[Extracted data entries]
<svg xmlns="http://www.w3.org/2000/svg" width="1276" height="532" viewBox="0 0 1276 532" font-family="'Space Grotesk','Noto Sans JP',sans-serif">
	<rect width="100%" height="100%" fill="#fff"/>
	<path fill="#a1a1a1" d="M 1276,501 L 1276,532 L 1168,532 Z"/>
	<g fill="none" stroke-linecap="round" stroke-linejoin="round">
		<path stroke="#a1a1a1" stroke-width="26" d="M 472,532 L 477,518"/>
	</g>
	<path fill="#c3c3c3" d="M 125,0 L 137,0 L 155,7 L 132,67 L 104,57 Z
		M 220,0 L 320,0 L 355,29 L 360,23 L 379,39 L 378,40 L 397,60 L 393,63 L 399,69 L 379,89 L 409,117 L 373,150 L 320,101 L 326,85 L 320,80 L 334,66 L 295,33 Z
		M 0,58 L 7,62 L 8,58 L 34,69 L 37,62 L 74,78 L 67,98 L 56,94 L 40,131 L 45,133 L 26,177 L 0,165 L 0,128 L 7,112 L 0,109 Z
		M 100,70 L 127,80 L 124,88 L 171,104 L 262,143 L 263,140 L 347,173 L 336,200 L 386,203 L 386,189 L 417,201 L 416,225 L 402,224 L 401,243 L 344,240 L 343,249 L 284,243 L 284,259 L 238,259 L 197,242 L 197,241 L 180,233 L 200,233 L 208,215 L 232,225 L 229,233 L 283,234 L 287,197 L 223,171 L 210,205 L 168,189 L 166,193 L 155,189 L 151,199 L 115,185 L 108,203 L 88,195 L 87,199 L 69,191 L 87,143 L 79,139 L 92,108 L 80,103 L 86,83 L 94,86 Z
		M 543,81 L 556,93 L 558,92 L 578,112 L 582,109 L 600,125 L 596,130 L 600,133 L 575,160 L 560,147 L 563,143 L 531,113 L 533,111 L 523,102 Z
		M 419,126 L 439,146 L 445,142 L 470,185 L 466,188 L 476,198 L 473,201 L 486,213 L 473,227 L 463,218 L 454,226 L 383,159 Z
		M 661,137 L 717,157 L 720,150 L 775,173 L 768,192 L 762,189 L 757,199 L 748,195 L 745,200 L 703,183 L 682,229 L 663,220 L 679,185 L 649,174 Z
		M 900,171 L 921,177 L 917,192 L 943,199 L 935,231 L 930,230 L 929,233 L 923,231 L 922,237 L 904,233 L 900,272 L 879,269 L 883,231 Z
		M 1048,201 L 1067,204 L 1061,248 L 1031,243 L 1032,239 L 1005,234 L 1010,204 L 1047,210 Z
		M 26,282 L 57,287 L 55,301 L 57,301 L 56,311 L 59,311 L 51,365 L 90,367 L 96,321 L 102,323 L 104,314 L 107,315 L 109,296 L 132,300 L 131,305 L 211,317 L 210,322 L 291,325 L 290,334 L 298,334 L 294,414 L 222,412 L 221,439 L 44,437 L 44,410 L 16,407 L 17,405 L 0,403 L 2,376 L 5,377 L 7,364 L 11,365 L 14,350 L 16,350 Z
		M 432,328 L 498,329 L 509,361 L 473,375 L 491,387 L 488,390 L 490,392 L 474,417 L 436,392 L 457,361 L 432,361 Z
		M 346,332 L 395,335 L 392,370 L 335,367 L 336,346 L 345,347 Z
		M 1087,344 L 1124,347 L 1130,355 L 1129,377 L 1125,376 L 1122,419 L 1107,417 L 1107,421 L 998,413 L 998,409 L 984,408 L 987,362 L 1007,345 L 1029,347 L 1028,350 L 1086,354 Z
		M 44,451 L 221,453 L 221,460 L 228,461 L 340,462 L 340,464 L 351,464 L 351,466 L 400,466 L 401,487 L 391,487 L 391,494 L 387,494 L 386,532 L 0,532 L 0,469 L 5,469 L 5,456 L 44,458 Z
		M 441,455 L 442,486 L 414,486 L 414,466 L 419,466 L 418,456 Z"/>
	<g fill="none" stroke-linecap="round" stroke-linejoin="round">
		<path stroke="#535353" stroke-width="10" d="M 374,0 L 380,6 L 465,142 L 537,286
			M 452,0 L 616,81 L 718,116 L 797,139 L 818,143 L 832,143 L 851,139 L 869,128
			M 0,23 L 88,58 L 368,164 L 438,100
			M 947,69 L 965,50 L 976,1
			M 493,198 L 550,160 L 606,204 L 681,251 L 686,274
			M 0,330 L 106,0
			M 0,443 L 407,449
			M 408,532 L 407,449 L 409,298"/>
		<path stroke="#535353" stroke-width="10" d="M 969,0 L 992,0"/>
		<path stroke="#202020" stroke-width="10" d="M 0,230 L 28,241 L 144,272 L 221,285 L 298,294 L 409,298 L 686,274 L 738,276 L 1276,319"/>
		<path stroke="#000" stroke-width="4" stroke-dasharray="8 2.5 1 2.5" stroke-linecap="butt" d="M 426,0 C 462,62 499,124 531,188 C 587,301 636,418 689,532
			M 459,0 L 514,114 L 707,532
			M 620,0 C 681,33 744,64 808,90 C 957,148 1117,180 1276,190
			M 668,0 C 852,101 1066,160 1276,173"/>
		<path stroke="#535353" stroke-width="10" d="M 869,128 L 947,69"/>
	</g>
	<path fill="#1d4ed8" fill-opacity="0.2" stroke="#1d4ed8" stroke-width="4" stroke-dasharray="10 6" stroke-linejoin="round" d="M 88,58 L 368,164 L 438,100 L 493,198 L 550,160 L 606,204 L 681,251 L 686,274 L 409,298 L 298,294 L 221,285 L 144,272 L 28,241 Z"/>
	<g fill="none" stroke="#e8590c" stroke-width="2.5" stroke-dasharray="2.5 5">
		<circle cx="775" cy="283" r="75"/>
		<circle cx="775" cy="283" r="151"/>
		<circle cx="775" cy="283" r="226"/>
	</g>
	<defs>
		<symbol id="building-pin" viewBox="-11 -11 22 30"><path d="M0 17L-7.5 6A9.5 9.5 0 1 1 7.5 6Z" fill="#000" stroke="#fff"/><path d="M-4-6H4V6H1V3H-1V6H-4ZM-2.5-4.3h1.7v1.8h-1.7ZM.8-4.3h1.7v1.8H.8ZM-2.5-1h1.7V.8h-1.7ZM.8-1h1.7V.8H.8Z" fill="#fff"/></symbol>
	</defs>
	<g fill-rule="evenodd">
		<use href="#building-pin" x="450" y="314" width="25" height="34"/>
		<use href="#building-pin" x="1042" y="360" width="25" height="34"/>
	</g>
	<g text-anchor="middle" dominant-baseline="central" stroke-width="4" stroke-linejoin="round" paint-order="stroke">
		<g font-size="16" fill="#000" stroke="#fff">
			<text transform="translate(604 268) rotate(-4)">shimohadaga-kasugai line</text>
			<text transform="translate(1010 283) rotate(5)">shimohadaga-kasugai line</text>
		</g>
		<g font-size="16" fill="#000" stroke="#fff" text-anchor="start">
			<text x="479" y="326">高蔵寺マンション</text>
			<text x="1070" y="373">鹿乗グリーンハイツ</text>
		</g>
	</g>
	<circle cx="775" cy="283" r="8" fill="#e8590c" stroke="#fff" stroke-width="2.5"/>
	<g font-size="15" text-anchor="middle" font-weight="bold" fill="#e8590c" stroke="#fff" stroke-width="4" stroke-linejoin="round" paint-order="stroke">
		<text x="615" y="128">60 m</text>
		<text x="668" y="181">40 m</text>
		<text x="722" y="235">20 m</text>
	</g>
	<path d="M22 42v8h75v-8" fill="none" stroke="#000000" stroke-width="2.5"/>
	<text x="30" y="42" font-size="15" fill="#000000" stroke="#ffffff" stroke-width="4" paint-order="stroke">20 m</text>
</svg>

• [PROBLEM DETAILS]:
Output every record above a second time, exactly.

• [TASK RESULT]:
<svg xmlns="http://www.w3.org/2000/svg" width="1276" height="532" viewBox="0 0 1276 532" font-family="'Space Grotesk','Noto Sans JP',sans-serif">
	<rect width="100%" height="100%" fill="#fff"/>
	<path fill="#a1a1a1" d="M 1276,501 L 1276,532 L 1168,532 Z"/>
	<g fill="none" stroke-linecap="round" stroke-linejoin="round">
		<path stroke="#a1a1a1" stroke-width="26" d="M 472,532 L 477,518"/>
	</g>
	<path fill="#c3c3c3" d="M 125,0 L 137,0 L 155,7 L 132,67 L 104,57 Z
		M 220,0 L 320,0 L 355,29 L 360,23 L 379,39 L 378,40 L 397,60 L 393,63 L 399,69 L 379,89 L 409,117 L 373,150 L 320,101 L 326,85 L 320,80 L 334,66 L 295,33 Z
		M 0,58 L 7,62 L 8,58 L 34,69 L 37,62 L 74,78 L 67,98 L 56,94 L 40,131 L 45,133 L 26,177 L 0,165 L 0,128 L 7,112 L 0,109 Z
		M 100,70 L 127,80 L 124,88 L 171,104 L 262,143 L 263,140 L 347,173 L 336,200 L 386,203 L 386,189 L 417,201 L 416,225 L 402,224 L 401,243 L 344,240 L 343,249 L 284,243 L 284,259 L 238,259 L 197,242 L 197,241 L 180,233 L 200,233 L 208,215 L 232,225 L 229,233 L 283,234 L 287,197 L 223,171 L 210,205 L 168,189 L 166,193 L 155,189 L 151,199 L 115,185 L 108,203 L 88,195 L 87,199 L 69,191 L 87,143 L 79,139 L 92,108 L 80,103 L 86,83 L 94,86 Z
		M 543,81 L 556,93 L 558,92 L 578,112 L 582,109 L 600,125 L 596,130 L 600,133 L 575,160 L 560,147 L 563,143 L 531,113 L 533,111 L 523,102 Z
		M 419,126 L 439,146 L 445,142 L 470,185 L 466,188 L 476,198 L 473,201 L 486,213 L 473,227 L 463,218 L 454,226 L 383,159 Z
		M 661,137 L 717,157 L 720,150 L 775,173 L 768,192 L 762,189 L 757,199 L 748,195 L 745,200 L 703,183 L 682,229 L 663,220 L 679,185 L 649,174 Z
		M 900,171 L 921,177 L 917,192 L 943,199 L 935,231 L 930,230 L 929,233 L 923,231 L 922,237 L 904,233 L 900,272 L 879,269 L 883,231 Z
		M 1048,201 L 1067,204 L 1061,248 L 1031,243 L 1032,239 L 1005,234 L 1010,204 L 1047,210 Z
		M 26,282 L 57,287 L 55,301 L 57,301 L 56,311 L 59,311 L 51,365 L 90,367 L 96,321 L 102,323 L 104,314 L 107,315 L 109,296 L 132,300 L 131,305 L 211,317 L 210,322 L 291,325 L 290,334 L 298,334 L 294,414 L 222,412 L 221,439 L 44,437 L 44,410 L 16,407 L 17,405 L 0,403 L 2,376 L 5,377 L 7,364 L 11,365 L 14,350 L 16,350 Z
		M 432,328 L 498,329 L 509,361 L 473,375 L 491,387 L 488,390 L 490,392 L 474,417 L 436,392 L 457,361 L 432,361 Z
		M 346,332 L 395,335 L 392,370 L 335,367 L 336,346 L 345,347 Z
		M 1087,344 L 1124,347 L 1130,355 L 1129,377 L 1125,376 L 1122,419 L 1107,417 L 1107,421 L 998,413 L 998,409 L 984,408 L 987,362 L 1007,345 L 1029,347 L 1028,350 L 1086,354 Z
		M 44,451 L 221,453 L 221,460 L 228,461 L 340,462 L 340,464 L 351,464 L 351,466 L 400,466 L 401,487 L 391,487 L 391,494 L 387,494 L 386,532 L 0,532 L 0,469 L 5,469 L 5,456 L 44,458 Z
		M 441,455 L 442,486 L 414,486 L 414,466 L 419,466 L 418,456 Z"/>
	<g fill="none" stroke-linecap="round" stroke-linejoin="round">
		<path stroke="#535353" stroke-width="10" d="M 374,0 L 380,6 L 465,142 L 537,286
			M 452,0 L 616,81 L 718,116 L 797,139 L 818,143 L 832,143 L 851,139 L 869,128
			M 0,23 L 88,58 L 368,164 L 438,100
			M 947,69 L 965,50 L 976,1
			M 493,198 L 550,160 L 606,204 L 681,251 L 686,274
			M 0,330 L 106,0
			M 0,443 L 407,449
			M 408,532 L 407,449 L 409,298"/>
		<path stroke="#535353" stroke-width="10" d="M 969,0 L 992,0"/>
		<path stroke="#202020" stroke-width="10" d="M 0,230 L 28,241 L 144,272 L 221,285 L 298,294 L 409,298 L 686,274 L 738,276 L 1276,319"/>
		<path stroke="#000" stroke-width="4" stroke-dasharray="8 2.5 1 2.5" stroke-linecap="butt" d="M 426,0 C 462,62 499,124 531,188 C 587,301 636,418 689,532
			M 459,0 L 514,114 L 707,532
			M 620,0 C 681,33 744,64 808,90 C 957,148 1117,180 1276,190
			M 668,0 C 852,101 1066,160 1276,173"/>
		<path stroke="#535353" stroke-width="10" d="M 869,128 L 947,69"/>
	</g>
	<path fill="#1d4ed8" fill-opacity="0.2" stroke="#1d4ed8" stroke-width="4" stroke-dasharray="10 6" stroke-linejoin="round" d="M 88,58 L 368,164 L 438,100 L 493,198 L 550,160 L 606,204 L 681,251 L 686,274 L 409,298 L 298,294 L 221,285 L 144,272 L 28,241 Z"/>
	<g fill="none" stroke="#e8590c" stroke-width="2.5" stroke-dasharray="2.5 5">
		<circle cx="775" cy="283" r="75"/>
		<circle cx="775" cy="283" r="151"/>
		<circle cx="775" cy="283" r="226"/>
	</g>
	<defs>
		<symbol id="building-pin" viewBox="-11 -11 22 30"><path d="M0 17L-7.5 6A9.5 9.5 0 1 1 7.5 6Z" fill="#000" stroke="#fff"/><path d="M-4-6H4V6H1V3H-1V6H-4ZM-2.5-4.3h1.7v1.8h-1.7ZM.8-4.3h1.7v1.8H.8ZM-2.5-1h1.7V.8h-1.7ZM.8-1h1.7V.8H.8Z" fill="#fff"/></symbol>
	</defs>
	<g fill-rule="evenodd">
		<use href="#building-pin" x="450" y="314" width="25" height="34"/>
		<use href="#building-pin" x="1042" y="360" width="25" height="34"/>
	</g>
	<g text-anchor="middle" dominant-baseline="central" stroke-width="4" stroke-linejoin="round" paint-order="stroke">
		<g font-size="16" fill="#000" stroke="#fff">
			<text transform="translate(604 268) rotate(-4)">shimohadaga-kasugai line</text>
			<text transform="translate(1010 283) rotate(5)">shimohadaga-kasugai line</text>
		</g>
		<g font-size="16" fill="#000" stroke="#fff" text-anchor="start">
			<text x="479" y="326">高蔵寺マンション</text>
			<text x="1070" y="373">鹿乗グリーンハイツ</text>
		</g>
	</g>
	<circle cx="775" cy="283" r="8" fill="#e8590c" stroke="#fff" stroke-width="2.5"/>
	<g font-size="15" text-anchor="middle" font-weight="bold" fill="#e8590c" stroke="#fff" stroke-width="4" stroke-linejoin="round" paint-order="stroke">
		<text x="615" y="128">60 m</text>
		<text x="668" y="181">40 m</text>
		<text x="722" y="235">20 m</text>
	</g>
	<path d="M22 42v8h75v-8" fill="none" stroke="#000000" stroke-width="2.5"/>
	<text x="30" y="42" font-size="15" fill="#000000" stroke="#ffffff" stroke-width="4" paint-order="stroke">20 m</text>
</svg>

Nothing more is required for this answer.